In this section, we will learn about pure surds as well as mixed surds.

**Definition of Pure Surd**

A surd is called a pure surd if it consists of a whole rational number under the root symbol.

For example, $\sqrt{2}$ is a pure surd but $7\sqrt{2}$ is not.

Examples of Pure Surd:

(i) $\sqrt{11}, \sqrt{18}$ are pure surds.

(ii) The surd $2^{3/2}$ is an example of pure surds. Note that $2^{3/2}$ $=\sqrt{2^3}$ $=\sqrt{8}.$

**Definition of Mixed Surd**

A surd is called a mixed surd if it is a product of a rational number and a surd.
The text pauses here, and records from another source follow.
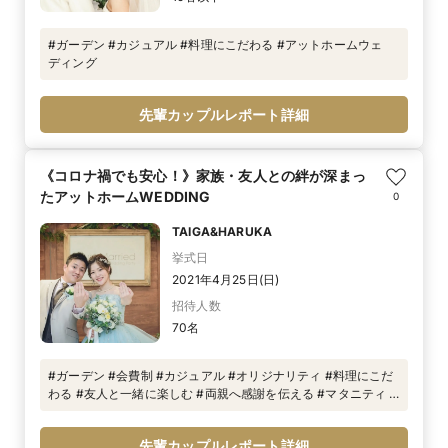
#ガーデン #カジュアル #料理にこだわる #アットホームウェ
ディング
先輩カップルレポート詳細
《コロナ禍でも安心！》家族・友人との絆が深まっ
たアットホームWEDDING
0
TAIGA&HARUKA
挙式日
2021年4月25日(日)
招待人数
70名
#ガーデン #会費制 #カジュアル #オリジナリティ #料理にこだ
わる #友人と一緒に楽しむ #両親へ感謝を伝える #マタニティ #
ファミリーウエディング #独立型チャペル #ガーデンウェディン
グ #アットホームウェディング
先輩カップルレポート詳細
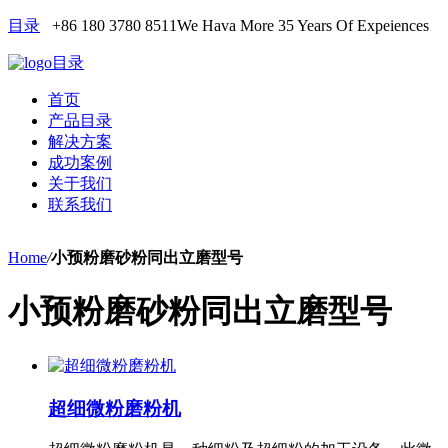
目录
+86 180 3780 8511
We Hava More 35 Years Of Expeiences
目录
首页
产品目录
解决方案
成功案例
关于我们
联系我们
Home
/
小预粉磨砂粉同出立磨型号
小预粉磨砂粉同出立磨型号
超细微粉磨粉机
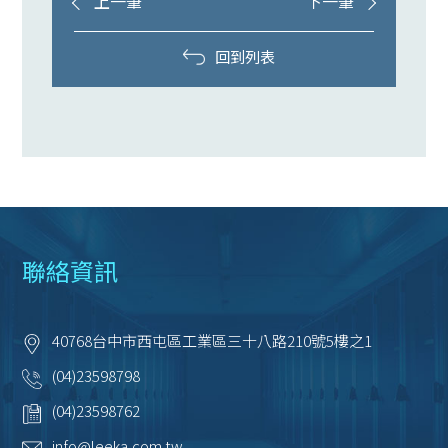
上一筆
下一筆
回到列表
聯絡資訊
40768
台中市
西屯區
工業區三十八路210號5樓之1
(04)23598798
(04)23598762
info@leeka.com.tw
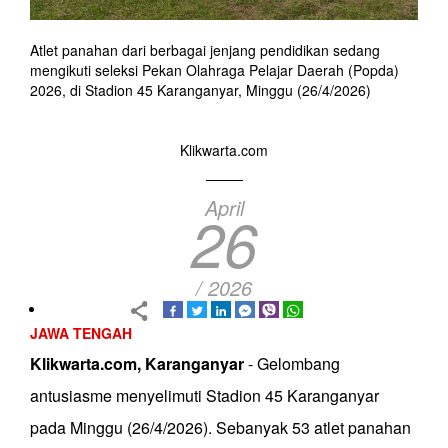
Atlet panahan dari berbagai jenjang pendidikan sedang
mengikuti seleksi Pekan Olahraga Pelajar Daerah (Popda)
2026, di Stadion 45 Karanganyar, Minggu (26/4/2026)
Klikwarta.com
April
26
/ 2026
JAWA TENGAH
Klikwarta.com, Karanganyar
- Gelombang
antusiasme menyelimuti Stadion 45 Karanganyar
pada Minggu (26/4/2026). Sebanyak 53 atlet panahan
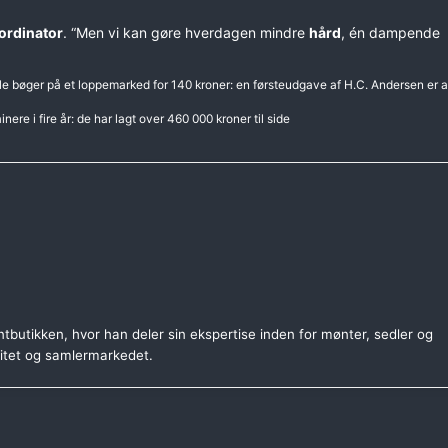
ordinator
. “Men vi kan gøre hverdagen mindre
hård
, én dampende
e bøger på et loppemarked for 140 kroner: en førsteudgave af H.C. Andersen er 
ere i fire år: de har lagt over 460 000 kroner til side
tbutikken, hvor han deler sin ekspertise inden for mønter, sedler og
citet og samlermarkedet.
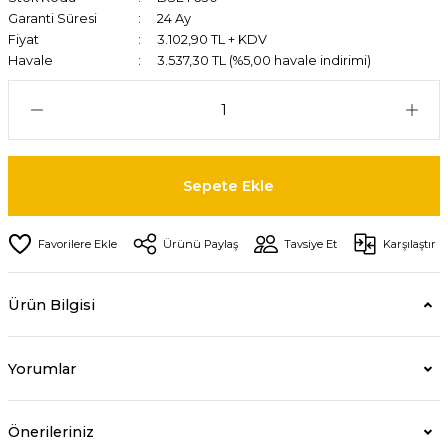
Garanti Süresi
24 Ay
Fiyat
3.102,90 TL + KDV
Havale
3.537,30 TL (%5,00 havale indirimi)
Sepete Ekle
Ürünü Paylaş
Tavsiye Et
Karşılaştır
Ürün Bilgisi
Yorumlar
Önerileriniz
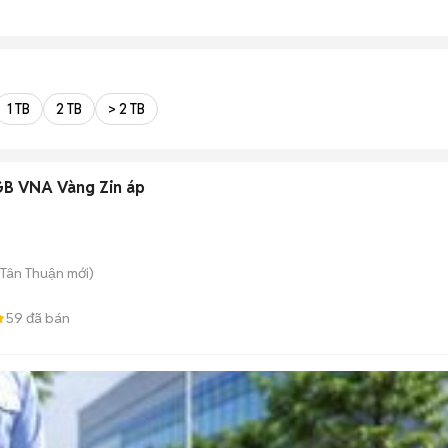
1 TB
2 TB
> 2 TB
GB VNA Vàng Zin áp
 Tân Thuận
mới)
59
đã bán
More precisely, a mixed surd is a product of a rational number and a pure surd.

For example, $7\sqrt{2}$ is a mixed surd.

Examples of Mixed Surd:

(i) $2. 5^{3/2}$ is a mixed surd as it is a product of an integer $2$ and a surd $5^{3/2}$$=\sqrt{5^3}$ $=\sqrt{125}.$

(ii) If $n$ is a positive integer and $a, b$ are two rational numbers, then $a\sqrt{b},$ $a\sqrt[3]{b},$ $b\sqrt{a},$ $a\sqrt[n]{b},$ $b\sqrt[n]{a}$ are all examples of mixed surds.

**How to convert Mixed Surds into Pure surds**

Note that a mixed surd can always be transformed into a pure surd.

**Step I: **Observe there is a rational number outside the root symbol.

**Step II: **Take the rational number inside the root symbol by the following rules

\[a\sqrt[n]{b}=\sqrt[n]{a^nb}\]

For example, $5\sqrt{3}$$=\sqrt{5^2 \times 3}$ $=\sqrt{25 \times 3}$ $=\sqrt{75},$ which is a pure surd. This way one can make a mixed surd into a pure surd.

**How to convert Pure Surds into Mixed surds**

A pure surd may not always be transformed into a mixed surd. We will understand the fact with the help of examples.

**Example 1:** Convert the pure surd $\sqrt{8}$ into a mixed surd.

Note that $\sqrt{8}=\sqrt{2 \times 2 \times 2}$

$=\sqrt{2 \times 2} \times \sqrt{2}$

$=2\sqrt{2}$

So $2\sqrt{2}$ is the mixed surd-form of $\sqrt{8}.$

**Example 2:** Convert the pure surd $\sqrt[4]{8}$ into a mixed surd.

As $8$ cannot be expressed as a fourth-power of $2,$ it is not possible to simplify $\sqrt[4]{8}.$ So this surd is not a product of a rational and a surd. It’s a surd with only $8$ is under the root symbol. Thus, $\sqrt[4]{8}$ is a pure surd that cannot be converted into a mixed surd.

**Summary: **If some part of the rational number involved in a pure surd cannot be taken out after simplification, then that pure surd cannot be converted into a mixed surd. But we can always convert a mixed surd into a pure surd.

Related Topics |

**Introduction to Surds****Order of Surds****Simple & Compound Surds****Like & Unlike Surds****Surd Addition & Subtraction****Multiplication of Surds****Division of Surds****Conjugate Surds****Rationalisation of Surds**

## FAQs on Pure and Mixed Surds

**Q1: What are pure surds?**

Answer: A surd in which a whole rational number is under the root symbol, is called a pure surd. For example, √7 is a pure surd.

**Q2: Give examples of pure surds.**

Answer: √2, √5, √11 are examples of pure surds.

**Q3: Is root 3 a pure surd?**

Answer: As root 3 consists of a rational number 3 inside the root symbol, √3 is a pure surd.

**Q4: What are mixed surds?**

Answer: A surd which is a product of a rational number and an irrational number, is called a mixed surd. For example, 2√3, 4√2 are examples of mixed surds.